The three stood waving their hands and shouting to their uncle. Suddenly Ruth exclaimed: "I'm going to slide down the side of the stack," and moved over to the side nearest to her uncle, who, seeing her intention, stood up in the wagon and shook the whip at her, warning her not to do so. Ruth only took his warning as a dare, and throwing her arms high over her head with a loud shout started to slide down the side of the stack. Now the stack had furnished feed for the cattle all winter and they had eaten under the edges, so that it was like a huge toadstool. From his position in the lane, her uncle saw what Ruth could not see from the top—that there were cattle under the edge. As Ruth came noisily down the side her shouting caused a cow standing under the edge of the stack to come running out. The two met just at the edge of the stack, Ruth landing squarely on the cow's back, her back to her head.

With a snort and a plunge, the cow started to race across the barnyard, and it was hard to tell which was the more surprised—Ruth or the cow. In her eagerness to get rid of her unexpected burden, the cow threw her hindquarters from side to side, as she ran—a motion that seemed to be exactly timed with Ruth's endeavor to fall off on that particular side, as each sudden change threw her into a vertical position again.

So with her hands on the cow's back and rolling from side to side she managed to maintain her seat, until the cow, seeing she was unable to get rid of her burden, ran for a black walnut tree, which stood near the old pump. She ran close against this tree and Ruth came shooting from the cow's back, much like a big frog jumping into a pond, landing unhurt on all fours on the soft litter of the barnyard.

Edith and Bob were still standing on top of the straw stack rocking with laughter at the ridiculous figure cut by Ruth, while their uncle stopped the team and hurried up the bank as fast as he could go. He was the first to get to Ruth as she picked herself up and began brushing off the dust.
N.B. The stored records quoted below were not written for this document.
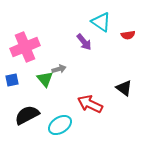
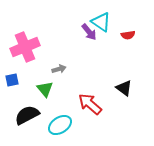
purple arrow: moved 5 px right, 10 px up
green triangle: moved 10 px down
red arrow: rotated 15 degrees clockwise
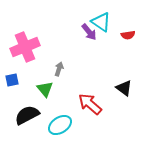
gray arrow: rotated 56 degrees counterclockwise
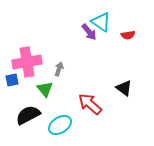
pink cross: moved 2 px right, 15 px down; rotated 12 degrees clockwise
black semicircle: moved 1 px right
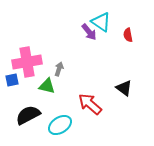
red semicircle: rotated 88 degrees clockwise
green triangle: moved 2 px right, 3 px up; rotated 36 degrees counterclockwise
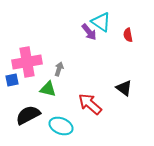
green triangle: moved 1 px right, 3 px down
cyan ellipse: moved 1 px right, 1 px down; rotated 55 degrees clockwise
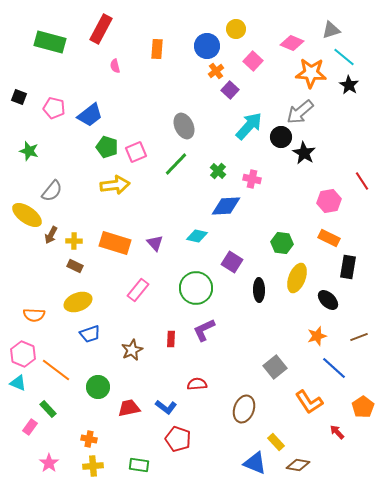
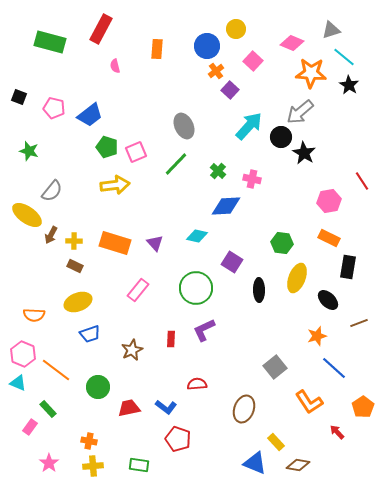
brown line at (359, 337): moved 14 px up
orange cross at (89, 439): moved 2 px down
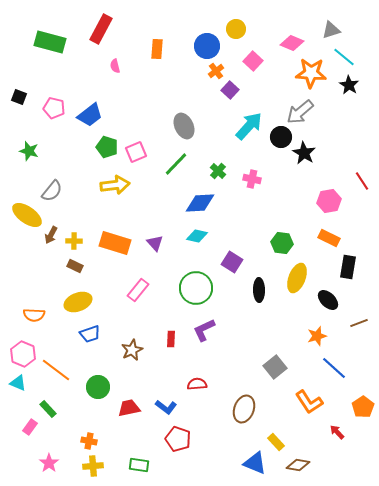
blue diamond at (226, 206): moved 26 px left, 3 px up
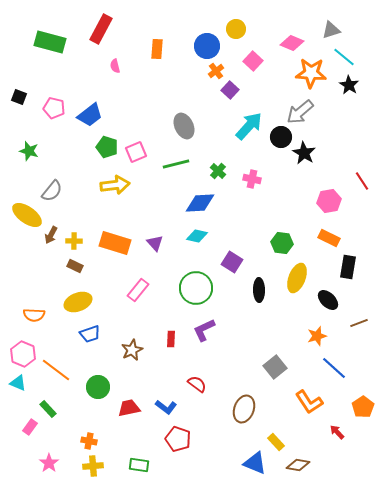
green line at (176, 164): rotated 32 degrees clockwise
red semicircle at (197, 384): rotated 42 degrees clockwise
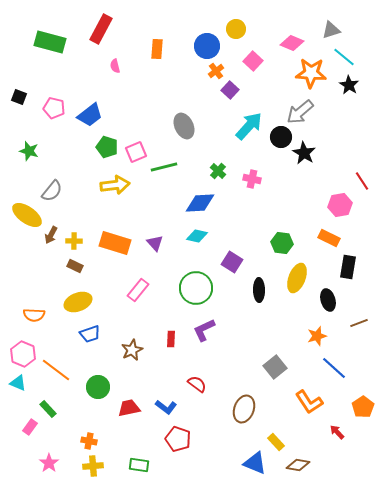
green line at (176, 164): moved 12 px left, 3 px down
pink hexagon at (329, 201): moved 11 px right, 4 px down
black ellipse at (328, 300): rotated 30 degrees clockwise
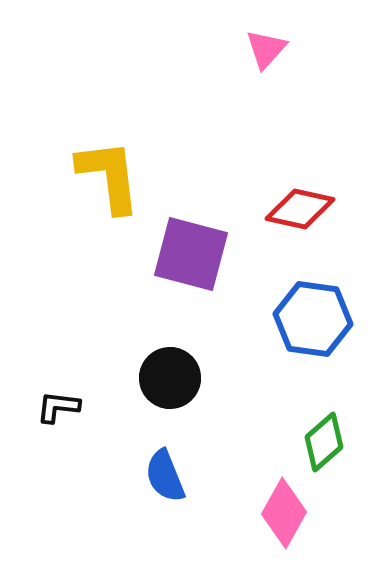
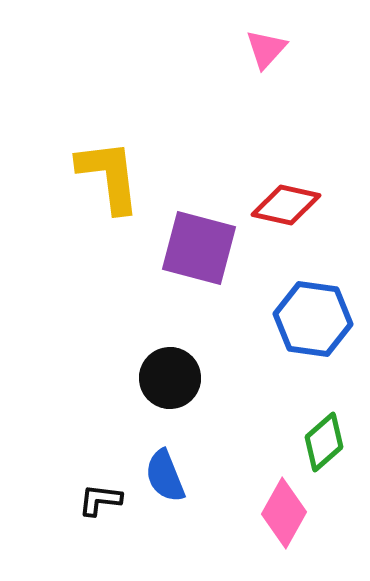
red diamond: moved 14 px left, 4 px up
purple square: moved 8 px right, 6 px up
black L-shape: moved 42 px right, 93 px down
Then Bob slid over the side of the stack to make sure there were no more cattle in the way, and a few minutes later was joined by Edith. They hurried forward together to where Ruth was standing and found, with the exception of a bruise on her chin and a rent in one sleeve, where it had rubbed along the ground, she was unhurt and laughing as merrily as the rest.

"Say, Ruth," said her uncle, seeing she was uninjured, "next time you want to ride one of the cows, let me know and I'll get you a saddle, or maybe you'd rather try one of the horses."

"Oh, I didn't get hurt a bit, Uncle Joe," she laughed, "and it really was lots of fun."